EXERCISE SET –
1 – Answer these questions using the article on the measles outbreak in Columbus, Ohio:
(a) According to the CPH data updated Tuesday morning, how many children have been hospitalized?
(b) What percentage of cases have involved children between the ages of one and five?
(c) On what date did the latest case occur, according to CPH data?
2 – In the article on the Columbus measles outbreak, transcribe everything from "A child with" down to "None have died.".

TEXT SHOWN –
A child with a measles rash.Photo: Shutterstock (Shutterstock)
A measles outbreak in Columbus, Ohio has sickened over 80 children and hospitalized dozens. The majority of these cases have involved unvaccinated children who were nonetheless eligible for vaccination. It is not yet clear how long the outbreak will continue, with the most recent case having been detected just last week.
Columbus Public Health officials first reported the outbreak in early November, though the first known cases are now believed to have begun in mid-October. According to the CPH’s publicly available data, updated Tuesday morning, there are now 82 confirmed cases of measles in the area, while 32 children have been hospitalized. None have died.
Measles is an incredibly contagious viral disease that usually causes flu-like illness and a distinctive rash. Though most cases are mild, the risk of severe, life-threatening complications is greater in very young children. Even a typical case can have far-reaching effects, since the measles virus can reset a person’s immunity to other infections. Luckily, there’s a safe and highly effective two-dose vaccine—the combination measles, mumps, and rubella (MMR) vaccine—that has helped drive measles out of local circulation in many countries, the U.S. included.
Unfortunately, many areas of the world remain poorly vaccinated against measles, and the virus continues to kill upwards of 100,000 people a year, mostly children under five. Occasionally, cases imported from other countries can cause outbreaks in the U.S. that largely spread among pockets of unvaccinated individuals and communities—and that seems to be what has happened here.
Of the 82 cases documented so far, at least 74 have been in unvaccinated children. Four other cases have been reported in partially vaccinated children, and four in children whose vaccination status is unknown. Some cases have involved children too young to get their shots, but 66% of cases have involved children between the ages of one to five, meaning that they were eligible for vaccination. So it’s likely that many or most of these children have parents who declined to get them vaccinated.
The first few years of the pandemic saw a drop-off in reported measles cases, both in the U.S. and worldwide. But the virus has likely made a fierce comeback this year, thanks in large part to disrupted childhood vaccination programs and growing anti-vaccination sentiment across the globe. According to the World Health Organization, measles should be considered an imminent public health threat to every region of the world.
Measles remains locally eliminated in the U.S., but there are worrying trends here as well. For instance, a recent survey by the Kaiser Foundation has shown an increase in adults who disagree with childhood vaccination mandates for entering public school, which covers the MMR vaccine and many others. This increase appears to be mostly concentrated among Republican-leaning adults, however. In total, 28% of people now say that parents should decide whether children get these routine vaccinations, even at the cost of endangering others, up from 16% who said the same in 2019. Public support for children needing to get the MMR vaccine specifically has dropped from 82% to 71% during this time as well.
Though newly reported cases in Ohio have declined in recent weeks, the outbreak may not be over. The latest case, defined as someone developing the telltale rash, occurred on December 19, according to CPH data. Measles is typically most contagious four days before and four days after the rash appears, and it can take up to two weeks for symptoms of a new case to emerge.

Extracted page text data
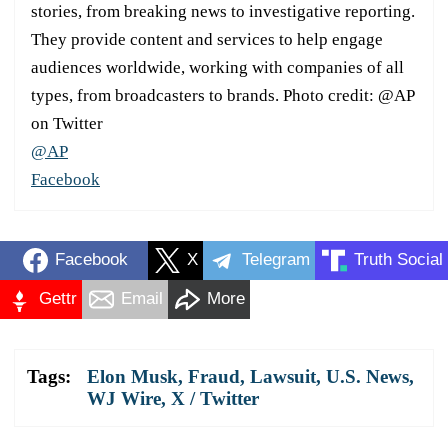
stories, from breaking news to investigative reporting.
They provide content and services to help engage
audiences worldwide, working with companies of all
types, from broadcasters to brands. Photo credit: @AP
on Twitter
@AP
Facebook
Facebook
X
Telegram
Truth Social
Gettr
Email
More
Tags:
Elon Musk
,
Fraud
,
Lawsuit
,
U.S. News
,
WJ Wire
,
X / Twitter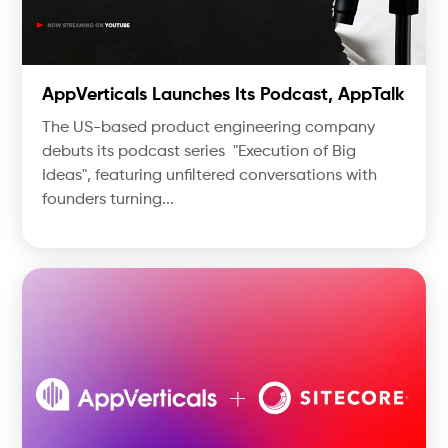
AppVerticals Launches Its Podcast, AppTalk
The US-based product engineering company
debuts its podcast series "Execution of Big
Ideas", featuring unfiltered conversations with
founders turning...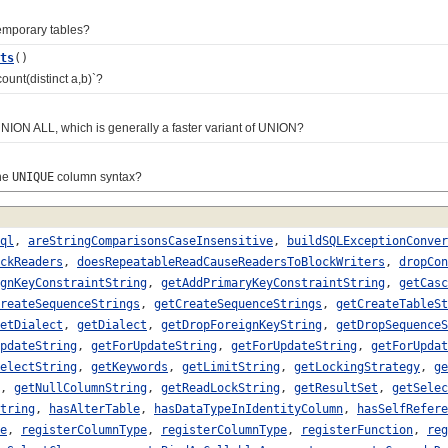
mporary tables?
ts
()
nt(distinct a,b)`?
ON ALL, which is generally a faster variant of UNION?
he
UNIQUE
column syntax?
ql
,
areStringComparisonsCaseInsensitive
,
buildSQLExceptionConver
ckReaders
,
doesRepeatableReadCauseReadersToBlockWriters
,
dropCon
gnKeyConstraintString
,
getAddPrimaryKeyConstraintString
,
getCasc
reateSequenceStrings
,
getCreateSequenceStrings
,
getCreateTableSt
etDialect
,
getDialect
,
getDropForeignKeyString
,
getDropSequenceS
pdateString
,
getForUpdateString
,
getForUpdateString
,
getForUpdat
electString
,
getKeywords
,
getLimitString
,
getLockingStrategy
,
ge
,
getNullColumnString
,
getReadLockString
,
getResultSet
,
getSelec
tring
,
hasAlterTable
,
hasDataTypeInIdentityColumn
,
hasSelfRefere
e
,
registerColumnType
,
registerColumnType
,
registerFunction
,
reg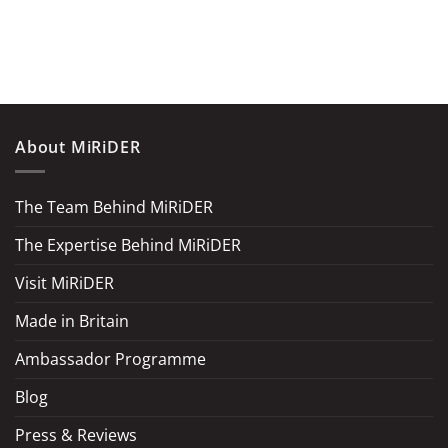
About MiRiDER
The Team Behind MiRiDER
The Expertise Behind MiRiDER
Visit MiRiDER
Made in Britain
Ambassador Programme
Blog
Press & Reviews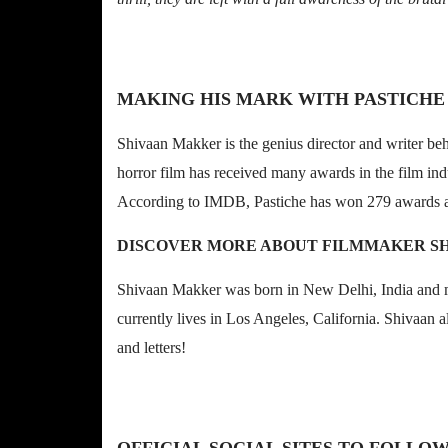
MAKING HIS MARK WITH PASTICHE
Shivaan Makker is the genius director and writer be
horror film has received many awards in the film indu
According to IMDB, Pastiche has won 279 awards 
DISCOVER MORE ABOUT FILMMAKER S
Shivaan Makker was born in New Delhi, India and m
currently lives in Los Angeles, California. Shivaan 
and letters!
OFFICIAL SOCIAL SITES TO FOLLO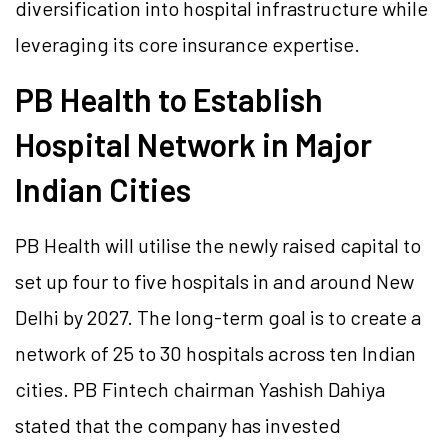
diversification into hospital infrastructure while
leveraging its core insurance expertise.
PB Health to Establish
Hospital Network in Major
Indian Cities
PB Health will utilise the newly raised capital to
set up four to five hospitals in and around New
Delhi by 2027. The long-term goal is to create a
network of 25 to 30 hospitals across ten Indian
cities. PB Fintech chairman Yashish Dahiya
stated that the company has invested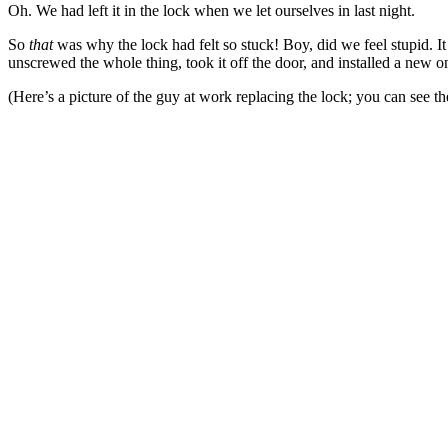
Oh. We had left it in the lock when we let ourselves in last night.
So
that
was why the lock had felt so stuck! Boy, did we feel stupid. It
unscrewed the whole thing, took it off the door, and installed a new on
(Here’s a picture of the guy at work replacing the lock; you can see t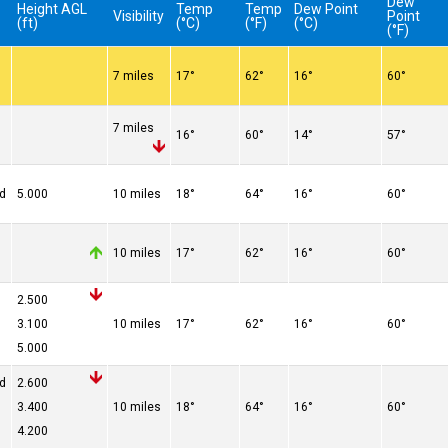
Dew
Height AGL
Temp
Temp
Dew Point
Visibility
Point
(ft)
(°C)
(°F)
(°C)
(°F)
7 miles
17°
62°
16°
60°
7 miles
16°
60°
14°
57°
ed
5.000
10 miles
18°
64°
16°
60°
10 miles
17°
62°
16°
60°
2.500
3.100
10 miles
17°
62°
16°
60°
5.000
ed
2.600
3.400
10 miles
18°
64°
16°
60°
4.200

ANSWERS GIVEN –
1 –
(a) 32
(b) 66%
(c) December 19

2 –
A child with a measles rash.Photo: Shutterstock (Shutterstock)
A measles outbreak in Columbus, Ohio has sickened over 80 children and hospitalized dozens. The majority of these cases have involved unvaccinated children who were nonetheless eligible for vaccination. It is not yet clear how long the outbreak will continue, with the most recent case having been detected just last week.
Columbus Public Health officials first reported the outbreak in early November, though the first known cases are now believed to have begun in mid-October. According to the CPH’s publicly available data, updated Tuesday morning, there are now 82 confirmed cases of measles in the area, while 32 children have been hospitalized. None have died.